## begin Material for the task

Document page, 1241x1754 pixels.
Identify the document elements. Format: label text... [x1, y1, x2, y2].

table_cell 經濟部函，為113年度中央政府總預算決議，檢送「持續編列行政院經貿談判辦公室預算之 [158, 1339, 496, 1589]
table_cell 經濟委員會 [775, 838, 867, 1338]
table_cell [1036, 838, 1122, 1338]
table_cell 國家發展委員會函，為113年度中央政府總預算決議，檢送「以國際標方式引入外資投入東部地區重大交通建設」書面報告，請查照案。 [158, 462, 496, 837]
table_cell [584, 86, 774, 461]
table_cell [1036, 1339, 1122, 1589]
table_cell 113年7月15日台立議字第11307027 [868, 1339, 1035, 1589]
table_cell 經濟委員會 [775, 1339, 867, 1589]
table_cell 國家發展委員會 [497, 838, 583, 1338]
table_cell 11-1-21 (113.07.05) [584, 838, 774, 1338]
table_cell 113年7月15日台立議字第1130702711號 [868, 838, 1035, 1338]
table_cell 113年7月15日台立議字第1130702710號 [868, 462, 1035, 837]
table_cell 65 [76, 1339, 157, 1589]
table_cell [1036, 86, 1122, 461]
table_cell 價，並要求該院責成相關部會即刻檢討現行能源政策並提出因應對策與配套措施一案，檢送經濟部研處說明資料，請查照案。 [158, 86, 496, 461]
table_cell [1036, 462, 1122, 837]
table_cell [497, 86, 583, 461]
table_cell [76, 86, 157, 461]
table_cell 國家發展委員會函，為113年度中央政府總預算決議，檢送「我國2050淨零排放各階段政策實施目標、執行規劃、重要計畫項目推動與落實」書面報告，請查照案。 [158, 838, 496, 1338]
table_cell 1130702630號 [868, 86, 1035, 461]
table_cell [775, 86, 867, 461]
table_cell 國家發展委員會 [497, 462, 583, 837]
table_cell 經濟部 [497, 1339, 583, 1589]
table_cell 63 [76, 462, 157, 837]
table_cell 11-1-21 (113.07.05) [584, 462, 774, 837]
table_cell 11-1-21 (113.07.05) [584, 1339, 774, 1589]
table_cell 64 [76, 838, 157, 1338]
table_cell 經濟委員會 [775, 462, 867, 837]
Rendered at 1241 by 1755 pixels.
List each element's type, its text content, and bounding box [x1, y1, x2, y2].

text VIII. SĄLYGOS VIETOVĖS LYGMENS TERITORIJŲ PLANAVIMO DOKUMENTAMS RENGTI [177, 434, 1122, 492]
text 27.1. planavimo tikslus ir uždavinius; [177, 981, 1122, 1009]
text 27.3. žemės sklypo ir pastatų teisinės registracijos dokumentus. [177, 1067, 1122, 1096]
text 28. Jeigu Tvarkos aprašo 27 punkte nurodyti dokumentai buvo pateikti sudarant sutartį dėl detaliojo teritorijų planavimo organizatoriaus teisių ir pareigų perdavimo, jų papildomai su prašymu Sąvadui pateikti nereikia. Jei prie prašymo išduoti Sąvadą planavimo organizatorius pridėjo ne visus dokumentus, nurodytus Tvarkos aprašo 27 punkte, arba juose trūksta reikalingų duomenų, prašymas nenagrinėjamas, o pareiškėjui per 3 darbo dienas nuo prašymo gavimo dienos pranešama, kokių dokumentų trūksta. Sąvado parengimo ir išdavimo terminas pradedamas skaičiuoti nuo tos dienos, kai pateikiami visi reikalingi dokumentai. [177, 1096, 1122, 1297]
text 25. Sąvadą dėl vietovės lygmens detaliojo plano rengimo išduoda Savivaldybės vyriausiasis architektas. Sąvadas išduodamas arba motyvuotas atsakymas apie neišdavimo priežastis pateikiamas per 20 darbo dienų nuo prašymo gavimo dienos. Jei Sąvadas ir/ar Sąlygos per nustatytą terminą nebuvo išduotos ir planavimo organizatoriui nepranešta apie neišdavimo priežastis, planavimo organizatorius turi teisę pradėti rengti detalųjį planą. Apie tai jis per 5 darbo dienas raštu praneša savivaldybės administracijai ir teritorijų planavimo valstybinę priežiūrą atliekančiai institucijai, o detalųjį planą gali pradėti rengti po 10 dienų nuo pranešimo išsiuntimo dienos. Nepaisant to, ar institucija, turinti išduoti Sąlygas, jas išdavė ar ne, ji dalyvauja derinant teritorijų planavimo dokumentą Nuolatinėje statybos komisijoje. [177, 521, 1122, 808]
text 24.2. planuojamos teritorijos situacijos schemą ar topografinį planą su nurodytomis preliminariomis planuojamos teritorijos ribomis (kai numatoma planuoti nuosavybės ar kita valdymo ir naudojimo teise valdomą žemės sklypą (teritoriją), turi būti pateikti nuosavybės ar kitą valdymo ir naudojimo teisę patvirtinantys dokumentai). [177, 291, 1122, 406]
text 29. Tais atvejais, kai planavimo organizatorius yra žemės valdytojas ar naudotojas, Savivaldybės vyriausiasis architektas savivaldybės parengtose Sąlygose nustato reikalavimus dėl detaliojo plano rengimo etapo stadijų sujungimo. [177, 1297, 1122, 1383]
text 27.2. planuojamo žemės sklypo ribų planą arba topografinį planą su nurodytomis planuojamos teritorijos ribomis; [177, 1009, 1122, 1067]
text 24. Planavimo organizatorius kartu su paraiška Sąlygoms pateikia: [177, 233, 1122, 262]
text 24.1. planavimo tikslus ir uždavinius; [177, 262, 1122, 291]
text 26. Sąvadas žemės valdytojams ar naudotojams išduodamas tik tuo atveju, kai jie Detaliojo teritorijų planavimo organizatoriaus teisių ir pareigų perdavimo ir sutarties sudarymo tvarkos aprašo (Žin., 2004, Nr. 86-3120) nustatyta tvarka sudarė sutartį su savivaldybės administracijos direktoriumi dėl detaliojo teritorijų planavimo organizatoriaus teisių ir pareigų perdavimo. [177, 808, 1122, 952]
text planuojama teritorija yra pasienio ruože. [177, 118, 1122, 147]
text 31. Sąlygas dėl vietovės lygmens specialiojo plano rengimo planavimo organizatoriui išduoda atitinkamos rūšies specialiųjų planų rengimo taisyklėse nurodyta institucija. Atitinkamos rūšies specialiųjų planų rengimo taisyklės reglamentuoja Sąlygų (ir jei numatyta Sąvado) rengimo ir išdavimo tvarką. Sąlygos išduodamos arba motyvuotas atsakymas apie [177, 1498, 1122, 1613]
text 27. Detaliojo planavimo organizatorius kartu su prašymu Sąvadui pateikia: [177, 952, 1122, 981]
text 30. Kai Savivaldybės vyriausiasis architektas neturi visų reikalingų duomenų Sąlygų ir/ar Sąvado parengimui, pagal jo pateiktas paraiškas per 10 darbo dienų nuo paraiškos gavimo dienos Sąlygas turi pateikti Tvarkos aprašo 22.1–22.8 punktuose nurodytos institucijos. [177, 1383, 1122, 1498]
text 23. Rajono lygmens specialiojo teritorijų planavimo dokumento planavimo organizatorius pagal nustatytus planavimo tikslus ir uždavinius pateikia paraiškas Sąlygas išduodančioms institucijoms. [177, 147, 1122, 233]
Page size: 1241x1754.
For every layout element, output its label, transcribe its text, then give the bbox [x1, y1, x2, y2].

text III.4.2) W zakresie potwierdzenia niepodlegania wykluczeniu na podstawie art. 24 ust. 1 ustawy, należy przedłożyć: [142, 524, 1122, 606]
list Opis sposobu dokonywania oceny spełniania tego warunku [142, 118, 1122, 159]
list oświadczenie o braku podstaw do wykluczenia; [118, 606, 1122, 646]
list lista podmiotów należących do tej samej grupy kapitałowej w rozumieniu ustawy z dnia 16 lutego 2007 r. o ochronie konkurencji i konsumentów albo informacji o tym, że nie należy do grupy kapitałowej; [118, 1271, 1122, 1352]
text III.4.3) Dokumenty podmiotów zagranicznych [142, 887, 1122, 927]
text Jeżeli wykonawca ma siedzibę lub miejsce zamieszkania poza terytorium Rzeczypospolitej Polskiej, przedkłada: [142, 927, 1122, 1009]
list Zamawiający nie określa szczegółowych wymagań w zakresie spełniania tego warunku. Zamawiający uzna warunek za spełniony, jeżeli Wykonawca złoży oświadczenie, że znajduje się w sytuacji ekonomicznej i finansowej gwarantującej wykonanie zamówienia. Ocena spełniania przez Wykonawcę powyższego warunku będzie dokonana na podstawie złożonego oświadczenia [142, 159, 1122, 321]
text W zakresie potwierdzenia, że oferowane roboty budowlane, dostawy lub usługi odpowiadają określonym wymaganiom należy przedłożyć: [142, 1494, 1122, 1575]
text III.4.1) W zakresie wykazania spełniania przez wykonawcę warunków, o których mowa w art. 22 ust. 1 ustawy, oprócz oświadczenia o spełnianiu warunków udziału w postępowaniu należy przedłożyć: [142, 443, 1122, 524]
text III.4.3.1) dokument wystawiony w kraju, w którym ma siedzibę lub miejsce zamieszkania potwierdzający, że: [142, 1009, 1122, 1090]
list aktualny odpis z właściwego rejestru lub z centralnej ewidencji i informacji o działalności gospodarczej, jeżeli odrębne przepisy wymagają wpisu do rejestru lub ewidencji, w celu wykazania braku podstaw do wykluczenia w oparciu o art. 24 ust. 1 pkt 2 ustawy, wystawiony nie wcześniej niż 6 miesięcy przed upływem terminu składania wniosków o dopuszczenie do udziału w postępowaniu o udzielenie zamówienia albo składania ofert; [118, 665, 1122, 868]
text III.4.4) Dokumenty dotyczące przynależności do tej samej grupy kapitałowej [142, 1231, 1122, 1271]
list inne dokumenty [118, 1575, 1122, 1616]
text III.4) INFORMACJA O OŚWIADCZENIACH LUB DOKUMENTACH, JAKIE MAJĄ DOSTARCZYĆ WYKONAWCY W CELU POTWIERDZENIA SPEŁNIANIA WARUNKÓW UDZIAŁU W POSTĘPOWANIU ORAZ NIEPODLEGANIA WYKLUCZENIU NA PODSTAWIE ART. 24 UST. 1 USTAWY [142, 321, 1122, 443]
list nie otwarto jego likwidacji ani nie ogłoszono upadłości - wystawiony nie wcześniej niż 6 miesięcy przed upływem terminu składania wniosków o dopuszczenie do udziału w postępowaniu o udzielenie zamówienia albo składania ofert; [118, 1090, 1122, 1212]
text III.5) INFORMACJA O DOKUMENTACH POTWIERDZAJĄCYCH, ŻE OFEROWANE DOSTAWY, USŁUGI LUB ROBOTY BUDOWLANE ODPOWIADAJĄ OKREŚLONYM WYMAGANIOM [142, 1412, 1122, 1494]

## end Material for the task

## Exercise prompt
Copy the lines verbatim, starting from the line with "text III.4.2) W" up to and including the line with "list Opis sposobu".

## Complete response
text III.4.2) W zakresie potwierdzenia niepodlegania wykluczeniu na podstawie art. 24 ust. 1 ustawy, należy przedłożyć: [142, 524, 1122, 606]
list Opis sposobu dokonywania oceny spełniania tego warunku [142, 118, 1122, 159]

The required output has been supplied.